## The problem
In the data below, which lines hold "Bürste"? Copy every one.

++++ Material for the task ++++

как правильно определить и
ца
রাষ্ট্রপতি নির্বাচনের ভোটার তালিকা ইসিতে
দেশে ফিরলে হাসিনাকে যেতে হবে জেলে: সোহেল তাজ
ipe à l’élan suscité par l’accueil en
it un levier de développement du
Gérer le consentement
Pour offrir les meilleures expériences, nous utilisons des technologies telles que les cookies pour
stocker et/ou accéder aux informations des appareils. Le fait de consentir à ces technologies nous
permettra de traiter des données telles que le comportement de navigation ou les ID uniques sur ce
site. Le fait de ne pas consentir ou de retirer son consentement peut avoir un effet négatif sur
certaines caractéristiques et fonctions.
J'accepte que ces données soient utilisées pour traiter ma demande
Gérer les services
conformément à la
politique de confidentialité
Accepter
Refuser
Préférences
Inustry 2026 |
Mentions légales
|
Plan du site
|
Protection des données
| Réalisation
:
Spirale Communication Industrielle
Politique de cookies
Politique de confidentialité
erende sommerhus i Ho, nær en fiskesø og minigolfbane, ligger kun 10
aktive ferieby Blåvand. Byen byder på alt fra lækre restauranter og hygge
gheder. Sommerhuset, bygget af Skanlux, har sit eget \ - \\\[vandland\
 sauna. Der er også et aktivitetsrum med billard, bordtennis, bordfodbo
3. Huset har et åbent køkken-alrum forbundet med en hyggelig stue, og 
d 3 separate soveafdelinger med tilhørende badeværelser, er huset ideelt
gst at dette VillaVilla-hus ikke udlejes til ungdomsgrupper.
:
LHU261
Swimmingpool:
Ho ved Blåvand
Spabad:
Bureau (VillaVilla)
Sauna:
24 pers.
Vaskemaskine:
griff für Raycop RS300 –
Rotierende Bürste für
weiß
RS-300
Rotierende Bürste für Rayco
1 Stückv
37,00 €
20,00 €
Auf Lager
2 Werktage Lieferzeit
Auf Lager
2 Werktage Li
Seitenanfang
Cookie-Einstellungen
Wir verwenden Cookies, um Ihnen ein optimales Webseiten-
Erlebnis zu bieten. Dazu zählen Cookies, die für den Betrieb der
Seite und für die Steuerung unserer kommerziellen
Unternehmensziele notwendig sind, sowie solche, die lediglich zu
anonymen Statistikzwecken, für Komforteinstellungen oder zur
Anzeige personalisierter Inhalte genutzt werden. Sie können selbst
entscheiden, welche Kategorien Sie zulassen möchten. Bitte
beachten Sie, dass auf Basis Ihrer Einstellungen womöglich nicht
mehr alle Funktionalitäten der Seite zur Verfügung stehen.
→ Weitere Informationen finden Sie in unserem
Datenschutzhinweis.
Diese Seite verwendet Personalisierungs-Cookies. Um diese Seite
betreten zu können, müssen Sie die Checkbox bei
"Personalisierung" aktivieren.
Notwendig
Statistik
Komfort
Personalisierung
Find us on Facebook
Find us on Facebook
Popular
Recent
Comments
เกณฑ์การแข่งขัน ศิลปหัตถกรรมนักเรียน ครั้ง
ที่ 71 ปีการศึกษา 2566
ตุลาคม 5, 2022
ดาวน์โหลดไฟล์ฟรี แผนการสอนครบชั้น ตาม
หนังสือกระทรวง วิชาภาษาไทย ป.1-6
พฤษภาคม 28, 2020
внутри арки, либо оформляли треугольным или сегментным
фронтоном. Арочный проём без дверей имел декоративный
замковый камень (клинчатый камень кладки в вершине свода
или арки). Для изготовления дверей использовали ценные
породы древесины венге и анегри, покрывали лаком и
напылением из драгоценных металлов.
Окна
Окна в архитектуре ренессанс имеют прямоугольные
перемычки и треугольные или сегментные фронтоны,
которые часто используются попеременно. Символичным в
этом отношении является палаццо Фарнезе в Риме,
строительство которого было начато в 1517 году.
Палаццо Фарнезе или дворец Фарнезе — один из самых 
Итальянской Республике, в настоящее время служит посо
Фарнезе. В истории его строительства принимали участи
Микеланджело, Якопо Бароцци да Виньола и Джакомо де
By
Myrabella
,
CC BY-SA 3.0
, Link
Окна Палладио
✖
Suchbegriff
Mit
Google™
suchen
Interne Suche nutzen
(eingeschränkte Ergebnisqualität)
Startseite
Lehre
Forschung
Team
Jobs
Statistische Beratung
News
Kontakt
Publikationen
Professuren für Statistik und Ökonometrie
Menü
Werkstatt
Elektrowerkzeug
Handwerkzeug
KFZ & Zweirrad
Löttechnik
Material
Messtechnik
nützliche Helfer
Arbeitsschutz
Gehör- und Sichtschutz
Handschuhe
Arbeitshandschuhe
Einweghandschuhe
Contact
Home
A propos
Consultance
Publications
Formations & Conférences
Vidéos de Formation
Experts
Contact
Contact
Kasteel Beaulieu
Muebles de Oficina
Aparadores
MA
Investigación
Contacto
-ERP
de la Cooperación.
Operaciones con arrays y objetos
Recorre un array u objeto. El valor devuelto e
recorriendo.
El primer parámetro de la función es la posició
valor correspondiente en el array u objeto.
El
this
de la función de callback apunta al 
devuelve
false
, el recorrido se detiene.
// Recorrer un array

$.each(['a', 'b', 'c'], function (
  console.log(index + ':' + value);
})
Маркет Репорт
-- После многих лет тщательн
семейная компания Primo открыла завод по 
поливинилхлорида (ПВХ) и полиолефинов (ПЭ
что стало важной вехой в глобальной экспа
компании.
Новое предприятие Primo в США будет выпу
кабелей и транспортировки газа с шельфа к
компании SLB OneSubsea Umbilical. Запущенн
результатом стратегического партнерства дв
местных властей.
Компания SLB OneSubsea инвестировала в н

++++

## Response to the exercise
Rotierende Bürste für
Rotierende Bürste für Rayco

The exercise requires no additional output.